● WHAT IS BEING ASKED:
Count the lines in the records below that contain the string "name", and reply with that number alone.

● STORED RECORDS:
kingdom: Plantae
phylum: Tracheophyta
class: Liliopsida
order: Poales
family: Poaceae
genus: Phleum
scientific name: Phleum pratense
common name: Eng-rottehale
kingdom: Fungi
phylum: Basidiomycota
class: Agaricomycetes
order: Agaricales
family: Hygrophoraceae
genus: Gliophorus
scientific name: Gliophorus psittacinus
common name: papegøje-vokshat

* * *

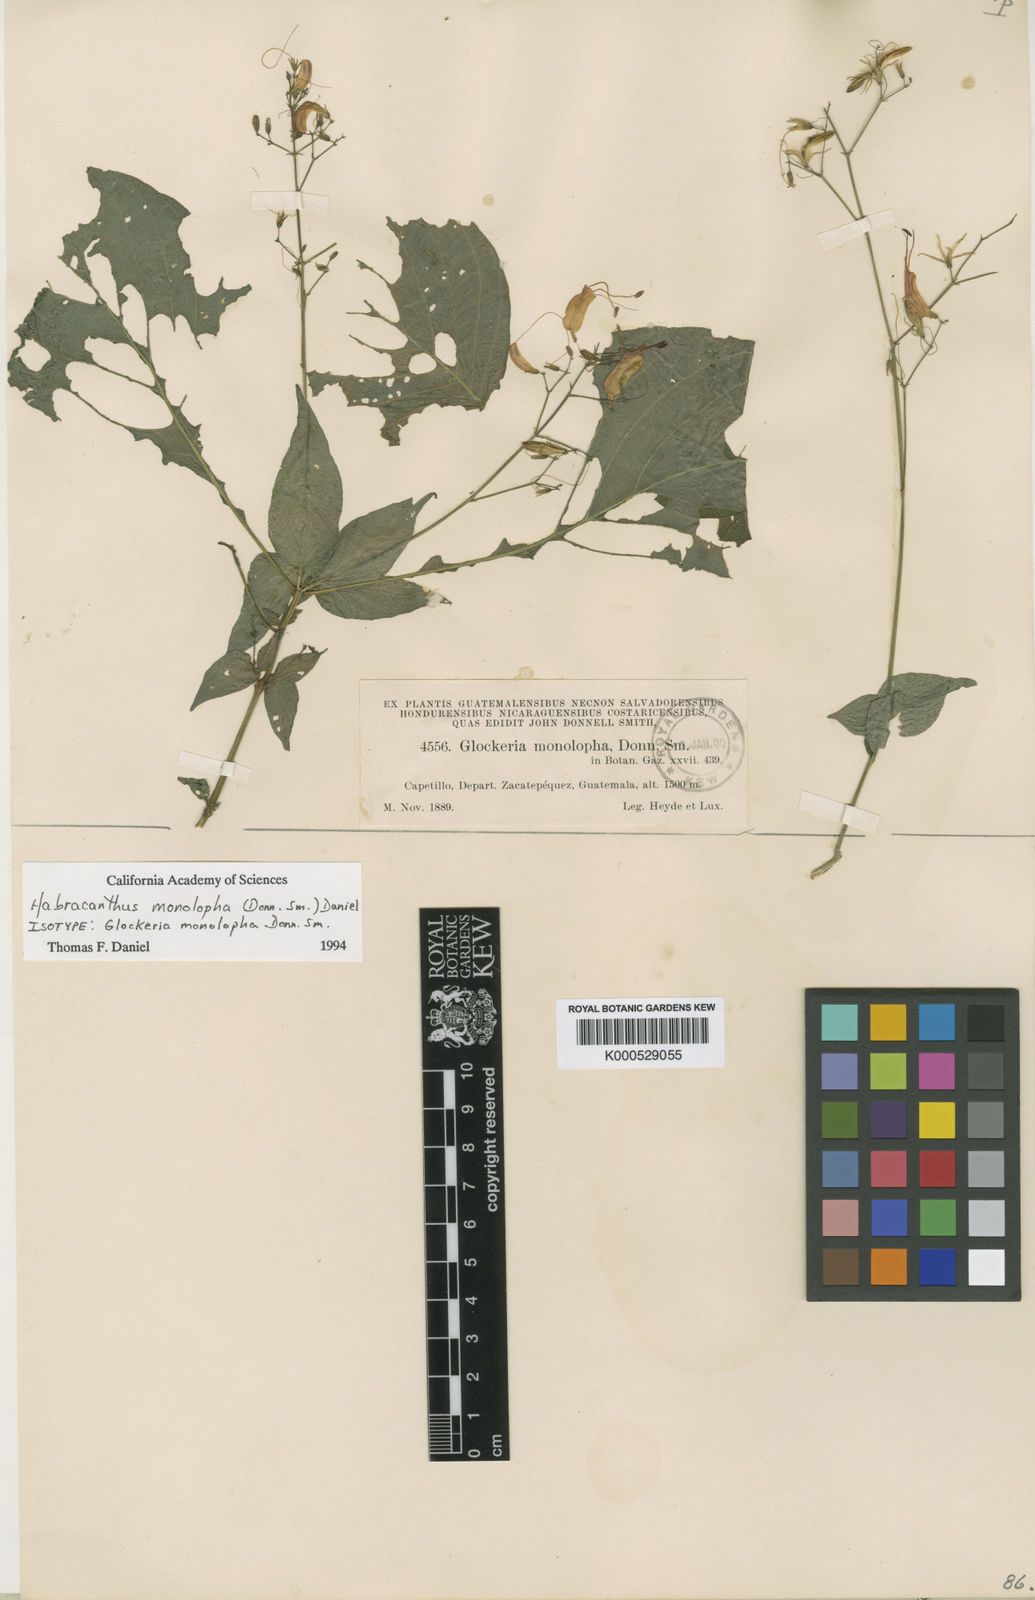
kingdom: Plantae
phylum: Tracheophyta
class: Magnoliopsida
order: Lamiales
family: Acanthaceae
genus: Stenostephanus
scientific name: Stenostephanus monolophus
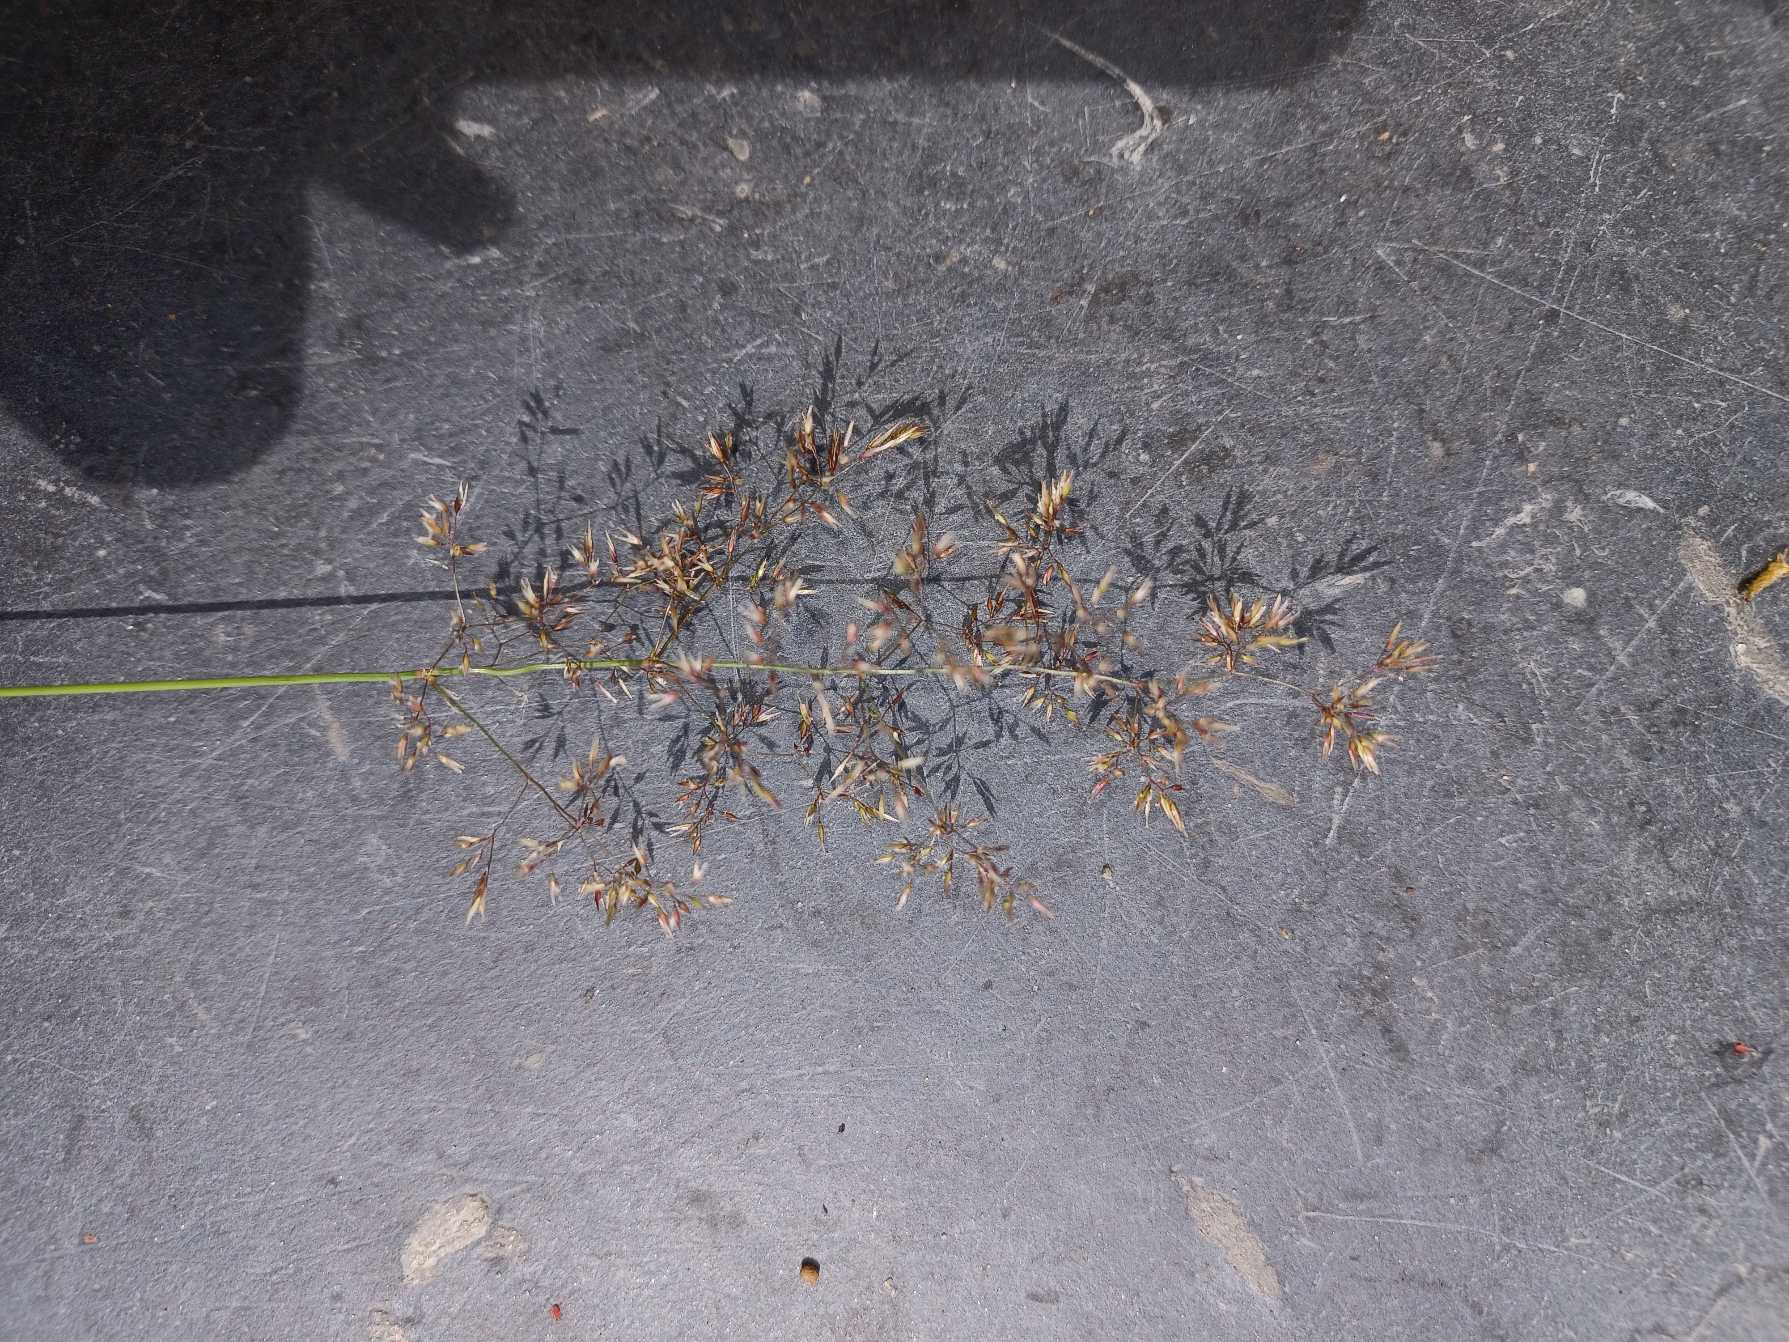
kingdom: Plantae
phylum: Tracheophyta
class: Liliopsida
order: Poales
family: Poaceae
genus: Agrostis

---

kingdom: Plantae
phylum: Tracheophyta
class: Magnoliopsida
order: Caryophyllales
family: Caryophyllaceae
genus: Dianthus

● FINAL RESULT:
5